● **TASK MATERIAL**
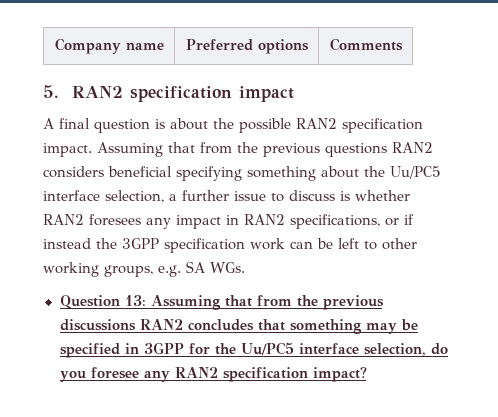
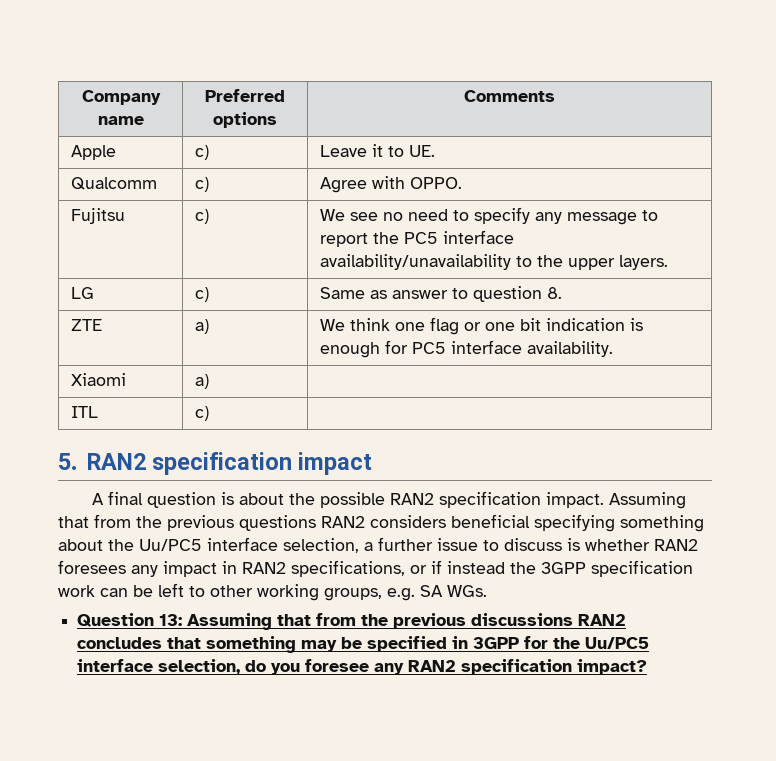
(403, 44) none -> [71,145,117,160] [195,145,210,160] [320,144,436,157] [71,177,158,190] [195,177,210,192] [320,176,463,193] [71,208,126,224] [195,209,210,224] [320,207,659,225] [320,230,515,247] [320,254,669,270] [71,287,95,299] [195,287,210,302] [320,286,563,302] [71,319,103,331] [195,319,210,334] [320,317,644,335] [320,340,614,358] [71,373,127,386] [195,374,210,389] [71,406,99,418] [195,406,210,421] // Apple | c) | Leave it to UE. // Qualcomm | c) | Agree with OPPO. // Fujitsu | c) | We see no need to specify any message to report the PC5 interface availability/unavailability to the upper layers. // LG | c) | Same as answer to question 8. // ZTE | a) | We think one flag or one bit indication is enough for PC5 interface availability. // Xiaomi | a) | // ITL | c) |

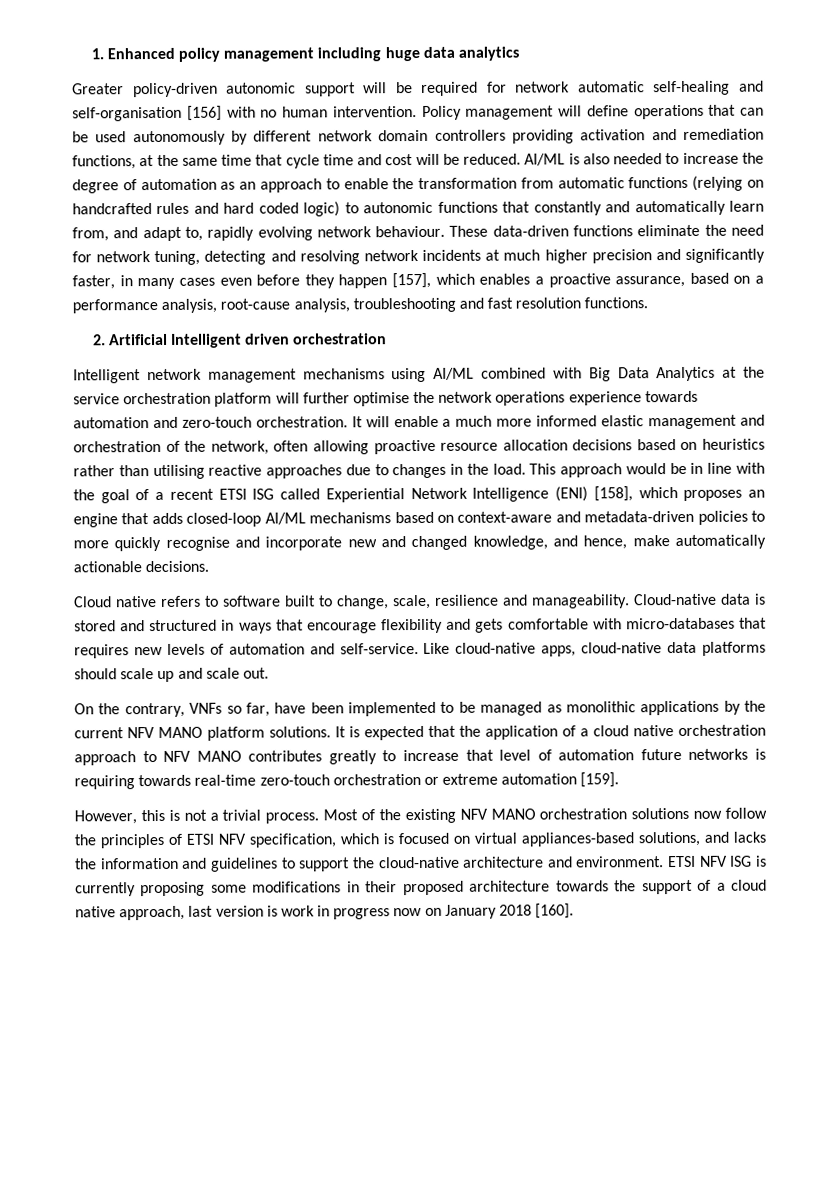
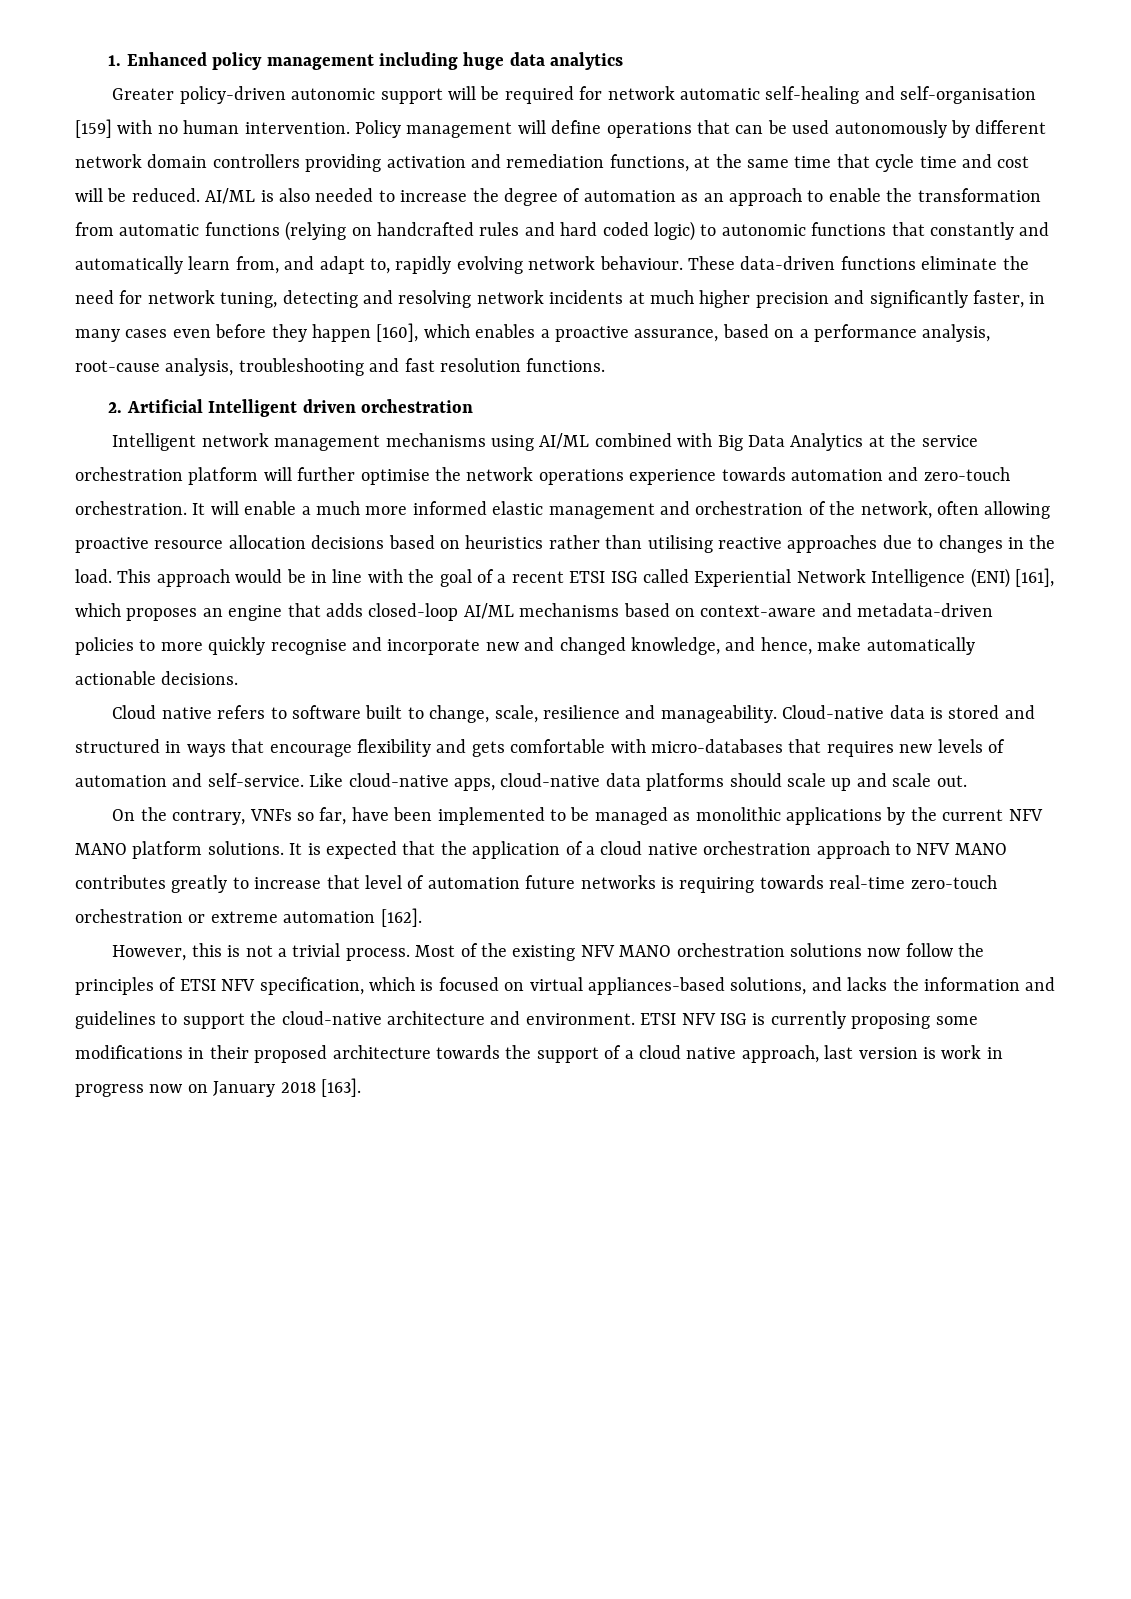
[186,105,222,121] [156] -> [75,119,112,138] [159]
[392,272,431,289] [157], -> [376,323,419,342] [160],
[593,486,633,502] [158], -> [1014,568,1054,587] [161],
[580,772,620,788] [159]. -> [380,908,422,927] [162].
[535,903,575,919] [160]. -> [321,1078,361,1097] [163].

● **EXERCISE DIRECTIONS**
Write out all the material verbatim, images excluded.

● **EXPECTED ANSWER**
(403, 44) none -> [71,145,117,160] [195,145,210,160] [320,144,436,157] [71,177,158,190] [195,177,210,192] [320,176,463,193] [71,208,126,224] [195,209,210,224] [320,207,659,225] [320,230,515,247] [320,254,669,270] [71,287,95,299] [195,287,210,302] [320,286,563,302] [71,319,103,331] [195,319,210,334] [320,317,644,335] [320,340,614,358] [71,373,127,386] [195,374,210,389] [71,406,99,418] [195,406,210,421] // Apple | c) | Leave it to UE. // Qualcomm | c) | Agree with OPPO. // Fujitsu | c) | We see no need to specify any message to report the PC5 interface availability/unavailability to the upper layers. // LG | c) | Same as answer to question 8. // ZTE | a) | We think one flag or one bit indication is enough for PC5 interface availability. // Xiaomi | a) | // ITL | c) |

[186,105,222,121] [156] -> [75,119,112,138] [159]
[392,272,431,289] [157], -> [376,323,419,342] [160],
[593,486,633,502] [158], -> [1014,568,1054,587] [161],
[580,772,620,788] [159]. -> [380,908,422,927] [162].
[535,903,575,919] [160]. -> [321,1078,361,1097] [163].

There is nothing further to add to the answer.